Pakistan is a deeply divided country in many layers including sectarian, ethnic, social and economic. For such a country it is important that some higher ideals are developed so that these divisions can be contained and people find it more beneficial to be united. Ideals like merit, rule of law and ideology provide the glue that can keep the country together. A good example to emulate could be Singapore which has both ethnic and religious divide. Its founding father Lee Kwan Yew realized that the only way to keep the country united and progress is to introduce merit, fair play and equal application of rule of law. Despite its small size Singapore emerged as a major economy in South East Asia. Other countries that have many divisions are Indonesia, Malaysia and India. All these countries realized that stable democracy is important for nation building and it cannot be achieved without institutionalization of political parties. In Indonesia a furniture salesman became President and in India a tea peddler assumed office of the Prime Minister. In today’s Pakistan can we realistically say that this is possible?

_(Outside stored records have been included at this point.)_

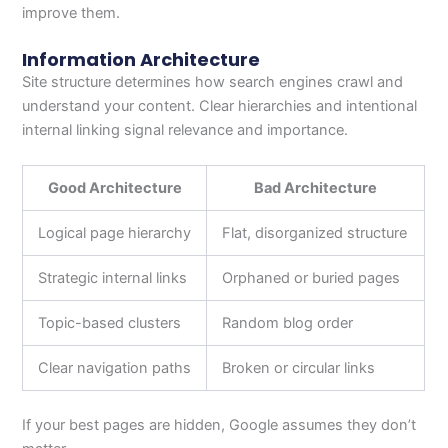
improve them.
Information Architecture
Site structure determines how search engines crawl and
understand your content. Clear hierarchies and intentional
internal linking signal relevance and importance.
Good Architecture
Bad Architecture
Logical page hierarchy
Flat, disorganized structure
Strategic internal links
Orphaned or buried pages
Topic-based clusters
Random blog order
Clear navigation paths
Broken or circular links
If your best pages are hidden, Google assumes they don’t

Institutionalization of political parties is a necessary condition to ensure talented individuals are given opportunity to run the affairs of the state. Only then our divisions will be minimized and a stronger nation will emerge. An institutional political party will have rotation of leadership at the top; merit in award of tickets through a due process; ideological orientation of its candidates; and respect for party constitution. In recent KP LG elections PTI activists demanded that tickets are allocated on merit but when the party leadership failed to deliver on it then they contested elections as independents and won. This has sent a message to party leaders that violation of merit will no longer be accepted. Taking cue from PTI, activists of other parties are also raising their voices for reforms. But so far media is not promoting this cause except few op-ed writers. It is important that the media should highlight these organizational failures of political parties and provide space for dissident voices to be heard.

Pakistan is changing and it seems our politicians are finding it hard to keep pace with it. These politicians are acting like dinosaurs that will go extinct very soon to give way to a younger generation of leaders that will take the nation forward.